# TEXT EXCERPT
- Born: 8 March 1982 (age 44) Chadayamangalam, Kollam, Kerala, India
- Occupation: Director of Photography
- Years active: 2013–present
- Spouse: Shyna

= Girish Gangadharan =

Indian cinematographer

Girish Gangadharan ISC (born 8 March 1982) is an Indian cinematographer known for his work in Malayalam and Tamil films. He is the recipient of the National Film Award for Best Cinematography for his work in the 2019 film Jallikkattu directed by Lijo Jose Pellissery, which was India's official entry to that year's Oscars. Additionally, he has also worked on the Tamil-language blockbuster Vikram (2022) and what turned out to be a blockbuster at the box-office, Neelavelicham (2023), though his work was highly acclaimed.

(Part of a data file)
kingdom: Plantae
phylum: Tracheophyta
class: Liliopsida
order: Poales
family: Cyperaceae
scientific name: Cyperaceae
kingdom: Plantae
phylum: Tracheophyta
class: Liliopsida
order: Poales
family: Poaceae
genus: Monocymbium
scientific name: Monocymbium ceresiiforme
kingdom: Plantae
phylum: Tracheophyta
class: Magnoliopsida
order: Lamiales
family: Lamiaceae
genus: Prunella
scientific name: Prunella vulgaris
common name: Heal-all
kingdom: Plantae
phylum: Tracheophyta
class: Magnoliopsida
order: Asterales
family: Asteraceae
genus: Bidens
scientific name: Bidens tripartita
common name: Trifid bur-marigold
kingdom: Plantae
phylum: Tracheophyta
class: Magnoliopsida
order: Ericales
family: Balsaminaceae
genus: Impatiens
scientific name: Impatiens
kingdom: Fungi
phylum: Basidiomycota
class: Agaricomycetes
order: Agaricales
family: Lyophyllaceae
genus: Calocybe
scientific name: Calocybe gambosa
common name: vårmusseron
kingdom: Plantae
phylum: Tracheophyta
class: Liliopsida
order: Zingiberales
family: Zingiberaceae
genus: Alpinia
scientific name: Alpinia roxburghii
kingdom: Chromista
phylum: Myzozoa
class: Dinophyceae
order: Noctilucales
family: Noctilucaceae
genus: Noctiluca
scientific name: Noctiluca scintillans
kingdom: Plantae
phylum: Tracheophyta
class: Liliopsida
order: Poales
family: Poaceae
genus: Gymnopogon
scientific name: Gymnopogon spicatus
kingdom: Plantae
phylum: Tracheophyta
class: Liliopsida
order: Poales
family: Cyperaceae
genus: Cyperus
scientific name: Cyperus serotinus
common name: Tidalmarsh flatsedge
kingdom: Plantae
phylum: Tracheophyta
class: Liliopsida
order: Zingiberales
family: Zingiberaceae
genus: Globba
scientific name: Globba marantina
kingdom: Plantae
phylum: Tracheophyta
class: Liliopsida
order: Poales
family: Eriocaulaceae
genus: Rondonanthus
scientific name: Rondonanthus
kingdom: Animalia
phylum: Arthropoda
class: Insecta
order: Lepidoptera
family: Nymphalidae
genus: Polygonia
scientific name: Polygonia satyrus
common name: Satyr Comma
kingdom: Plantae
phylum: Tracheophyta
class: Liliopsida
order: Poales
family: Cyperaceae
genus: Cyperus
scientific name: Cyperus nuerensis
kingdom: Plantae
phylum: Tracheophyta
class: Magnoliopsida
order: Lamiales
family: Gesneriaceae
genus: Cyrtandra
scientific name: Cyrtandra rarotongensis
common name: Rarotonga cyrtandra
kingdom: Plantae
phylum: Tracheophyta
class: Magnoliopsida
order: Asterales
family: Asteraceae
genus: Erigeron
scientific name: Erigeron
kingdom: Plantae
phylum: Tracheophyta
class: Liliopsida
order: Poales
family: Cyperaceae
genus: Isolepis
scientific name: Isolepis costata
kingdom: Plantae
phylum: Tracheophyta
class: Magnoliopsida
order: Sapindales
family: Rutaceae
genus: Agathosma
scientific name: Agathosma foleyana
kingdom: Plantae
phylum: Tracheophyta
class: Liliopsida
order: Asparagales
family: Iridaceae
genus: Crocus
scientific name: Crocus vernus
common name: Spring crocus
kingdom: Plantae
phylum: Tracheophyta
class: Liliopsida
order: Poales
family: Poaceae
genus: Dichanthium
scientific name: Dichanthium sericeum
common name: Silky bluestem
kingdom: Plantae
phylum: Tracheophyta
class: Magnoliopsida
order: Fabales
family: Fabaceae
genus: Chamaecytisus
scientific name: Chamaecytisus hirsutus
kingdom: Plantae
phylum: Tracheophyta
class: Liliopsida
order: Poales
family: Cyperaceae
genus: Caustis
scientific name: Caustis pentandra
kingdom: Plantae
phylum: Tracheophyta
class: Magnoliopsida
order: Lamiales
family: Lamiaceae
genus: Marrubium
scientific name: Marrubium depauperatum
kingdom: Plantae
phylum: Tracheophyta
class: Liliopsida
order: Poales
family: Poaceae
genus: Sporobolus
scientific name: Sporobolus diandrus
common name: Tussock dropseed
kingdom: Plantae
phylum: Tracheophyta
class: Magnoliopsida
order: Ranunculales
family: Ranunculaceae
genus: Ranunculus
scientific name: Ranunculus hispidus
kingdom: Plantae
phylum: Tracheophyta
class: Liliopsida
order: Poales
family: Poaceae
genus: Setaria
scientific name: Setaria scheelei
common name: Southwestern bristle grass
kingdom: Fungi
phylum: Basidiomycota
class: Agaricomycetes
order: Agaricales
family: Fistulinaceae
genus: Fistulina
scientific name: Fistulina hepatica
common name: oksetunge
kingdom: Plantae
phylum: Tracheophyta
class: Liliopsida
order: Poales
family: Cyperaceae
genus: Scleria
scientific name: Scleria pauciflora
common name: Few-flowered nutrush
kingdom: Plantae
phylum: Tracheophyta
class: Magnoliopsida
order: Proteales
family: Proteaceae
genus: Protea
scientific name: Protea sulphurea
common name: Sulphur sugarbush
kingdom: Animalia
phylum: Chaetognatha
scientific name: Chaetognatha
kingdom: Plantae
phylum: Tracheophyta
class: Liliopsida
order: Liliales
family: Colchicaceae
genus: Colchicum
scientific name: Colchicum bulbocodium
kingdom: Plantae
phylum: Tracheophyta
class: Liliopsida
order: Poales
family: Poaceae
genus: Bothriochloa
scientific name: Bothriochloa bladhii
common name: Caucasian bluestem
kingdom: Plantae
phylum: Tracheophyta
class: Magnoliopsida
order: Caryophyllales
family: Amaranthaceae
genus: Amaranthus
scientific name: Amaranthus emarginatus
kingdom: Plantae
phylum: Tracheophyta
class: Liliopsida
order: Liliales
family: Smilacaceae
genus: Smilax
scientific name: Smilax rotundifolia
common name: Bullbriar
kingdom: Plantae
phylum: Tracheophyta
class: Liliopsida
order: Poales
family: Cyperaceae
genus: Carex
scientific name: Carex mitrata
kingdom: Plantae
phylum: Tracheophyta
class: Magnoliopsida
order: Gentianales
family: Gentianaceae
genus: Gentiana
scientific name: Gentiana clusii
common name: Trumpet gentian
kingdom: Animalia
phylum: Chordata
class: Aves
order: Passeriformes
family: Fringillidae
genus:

# EXERCISE TASK 1
Which films does the Girish Gangadharan profile name?
# EXERCISE TASK 2
Can you render everything in the listing from the line containing "common name: Tussock dropseed" down to the line containing "genus: Colchicum", both of those lines included, as a numbered list with blank lines left out?

# WRITTEN REPLY 1
Jallikkattu (2019), Vikram (2022), and Neelavelicham (2023).

# WRITTEN REPLY 2
1. common name: Tussock dropseed
2. kingdom: Plantae
3. phylum: Tracheophyta
4. class: Magnoliopsida
5. order: Ranunculales
6. family: Ranunculaceae
7. genus: Ranunculus
8. scientific name: Ranunculus hispidus
9. kingdom: Plantae
10. phylum: Tracheophyta
11. class: Liliopsida
12. order: Poales
13. family: Poaceae
14. genus: Setaria
15. scientific name: Setaria scheelei
16. common name: Southwestern bristle grass
17. kingdom: Fungi
18. phylum: Basidiomycota
19. class: Agaricomycetes
20. order: Agaricales
21. family: Fistulinaceae
22. genus: Fistulina
23. scientific name: Fistulina hepatica
24. common name: oksetunge
25. kingdom: Plantae
26. phylum: Tracheophyta
27. class: Liliopsida
28. order: Poales
29. family: Cyperaceae
30. genus: Scleria
31. scientific name: Scleria pauciflora
32. common name: Few-flowered nutrush
33. kingdom: Plantae
34. phylum: Tracheophyta
35. class: Magnoliopsida
36. order: Proteales
37. family: Proteaceae
38. genus: Protea
39. scientific name: Protea sulphurea
40. common name: Sulphur sugarbush
41. kingdom: Animalia
42. phylum: Chaetognatha
43. scientific name: Chaetognatha
44. kingdom: Plantae
45. phylum: Tracheophyta
46. class: Liliopsida
47. order: Liliales
48. family: Colchicaceae
49. genus: Colchicum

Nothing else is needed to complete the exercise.